I know the DTG is suppose to just print on natural materials. but has anyone tried doing it on shirts such as heathered shirts (50/50) or the burned out tees? I would love to see some photos? I have heard people doing it but would love to see it actually done. Thanks in advance!


----------



## myk5 (Jul 28, 2008)

We have a waterbased Kornit. It prints on cotton and 50/50 no problem, heather too. What it is challenged by is printing on organic cotton tees (inconsistent absorption of the preparation spray I think) of the and recycled content tees (it just doesn't absorb the spray well).


----------



## mardiv (May 12, 2008)

myk5 said:


> We have a waterbased Kornit. It prints on cotton and 50/50 no problem, heather too. What it is challenged by is printing on organic cotton tees (inconsistent absorption of the preparation spray I think) of the and recycled content tees (it just doesn't absorb the spray well).



Could you post a photo of a heather 50/50, I would love to see it.

Thanks so much for your help!


----------



## martinwoods (Jul 20, 2006)

Hi Naomi
We print on 50/50 all the time on or brother for a local embroiderer and they come out fine. I only use 100% cotton but he always provides 50/50. I do not have any photos because I only print what he gives me for the orders and then give them to him after printing.


----------



## the funk (Aug 8, 2007)

From our testing, 50/50 looks absolutely wonderful...until placed next to a 100% cotton garment.

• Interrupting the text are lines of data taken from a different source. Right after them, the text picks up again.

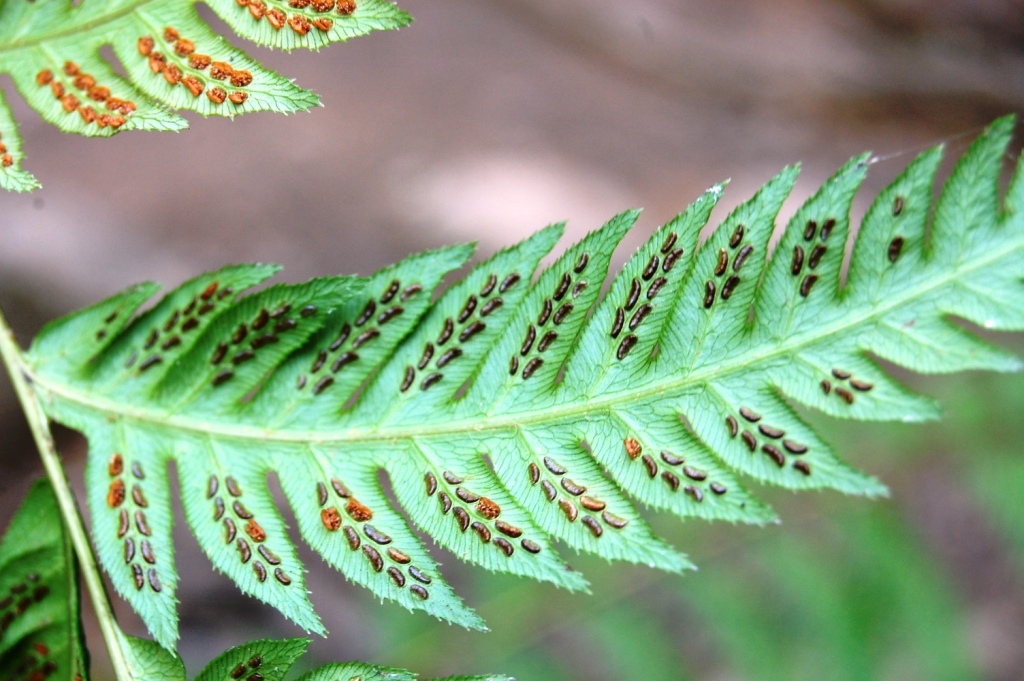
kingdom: Plantae
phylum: Tracheophyta
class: Polypodiopsida
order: Polypodiales
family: Blechnaceae
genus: Woodwardia
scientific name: Woodwardia fimbriata
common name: Giant chain fern
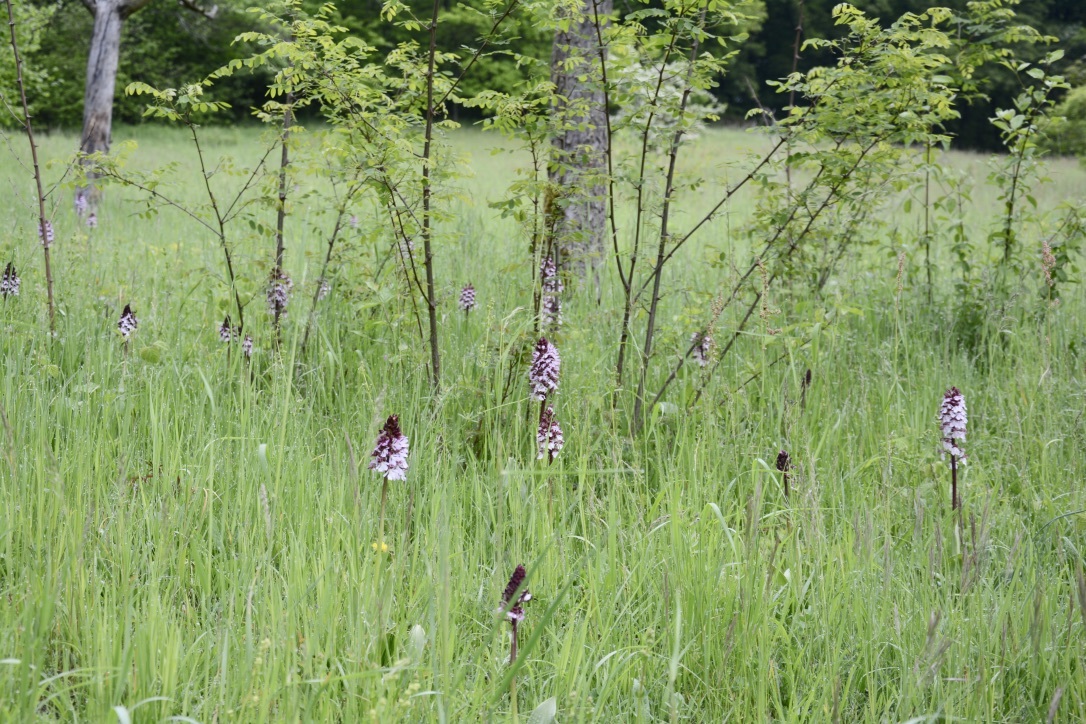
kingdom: Plantae
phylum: Tracheophyta
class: Liliopsida
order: Asparagales
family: Orchidaceae
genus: Orchis
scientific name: Orchis purpurea
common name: Lady orchid
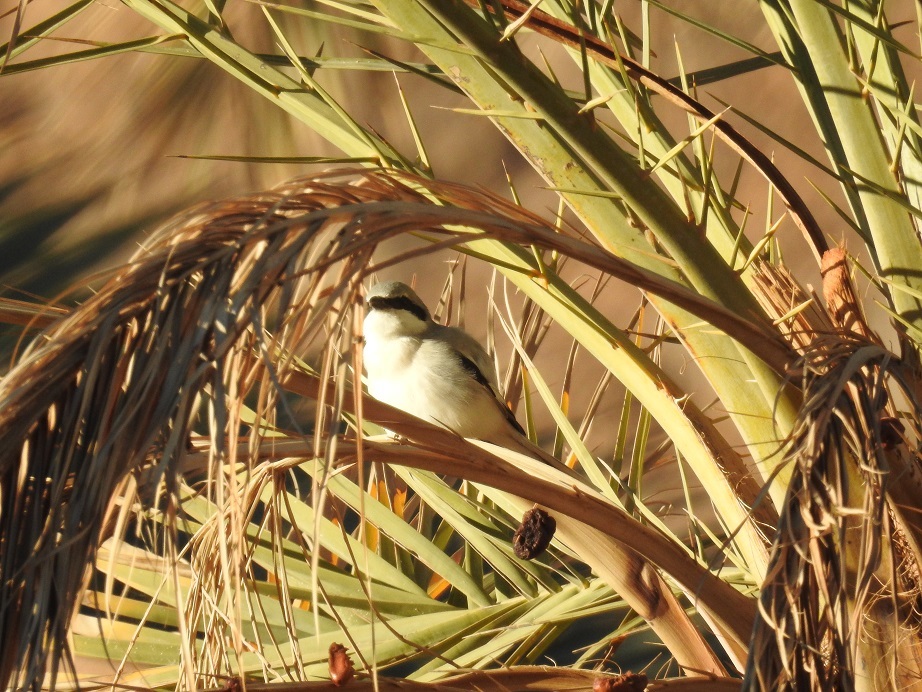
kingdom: Animalia
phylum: Chordata
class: Aves
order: Passeriformes
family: Laniidae
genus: Lanius
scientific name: Lanius excubitor
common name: Great grey shrike
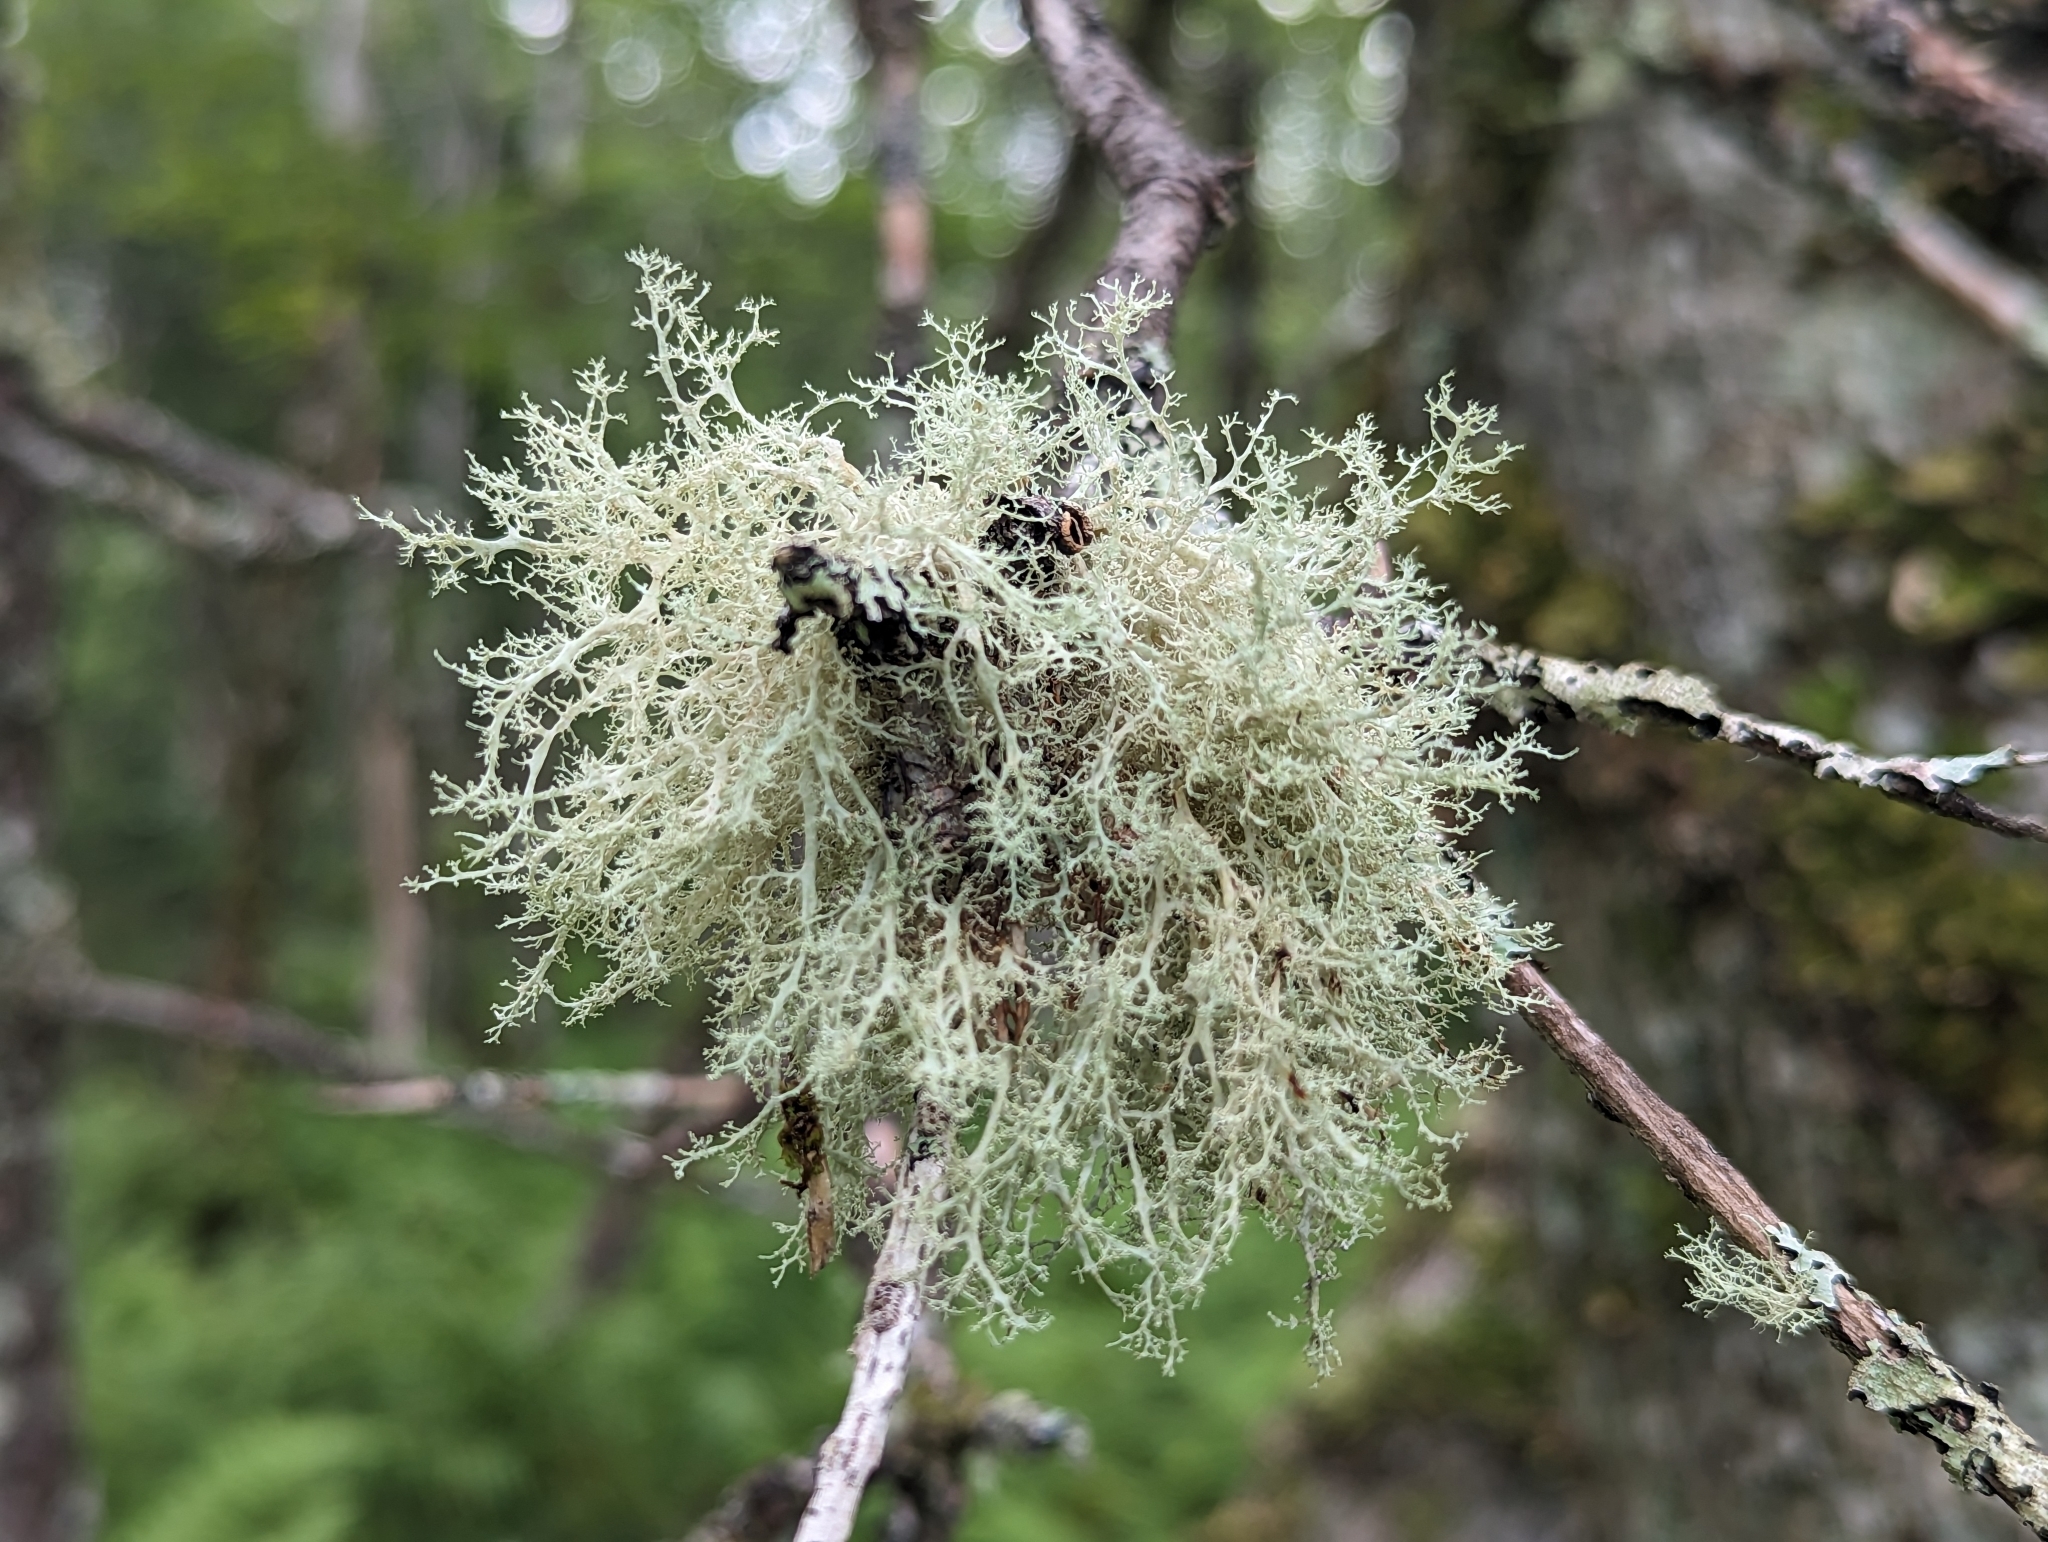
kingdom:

If we are talking vector art there is no big difference, both look great. But if we are talking photos, big difference and I would recommend only 100% cotton.


----------



## kafian (Jun 1, 2008)

the funk said:


> From our testing, 50/50 looks absolutely wonderful...until placed next to a 100% cotton garment. If we are talking vector art there is no big difference, both look great. But if we are talking photos, big difference and I would recommend only 100% cotton.


Hi, What inks are you using and are you pretreat or post treat the shirt? By the way a page is missing from your website.


----------



## the funk (Aug 8, 2007)

We run the inks from YoDan at dtginks.com. 

I should have been a little more clear on my earlier post. The photos look great, but some of the fine details get lost when printing on a 50/50 and not pretreating.


----------



## mardiv (May 12, 2008)

This is all good to know! Thanks. I was told that it would print fine, it's the wear in it that shows. For example the print on the polyester will wear out faster. And that's mainly my questions since the shirts I want to buy are striped (poly, cotton, poly, cotton), will it be funny after they wash it a bunch of times?

And how about the burned out fabrics.... I know people print on them too but how do they last?

And heathered fabrics, ya know?! Thanks so much! You guys always have the answers!!


----------



## Duffie112 (Oct 7, 2013)

Are you guys under basing any of these prints on 50/50 I have a lot of shirts safety yellow that have to be printed and can't find any better than 50/50 so wondering if to pretreat and under base. Logo is a black and cattipillar yellow on safety yellow shirt. Any tips? Thanks guys. Using a DTG viper


----------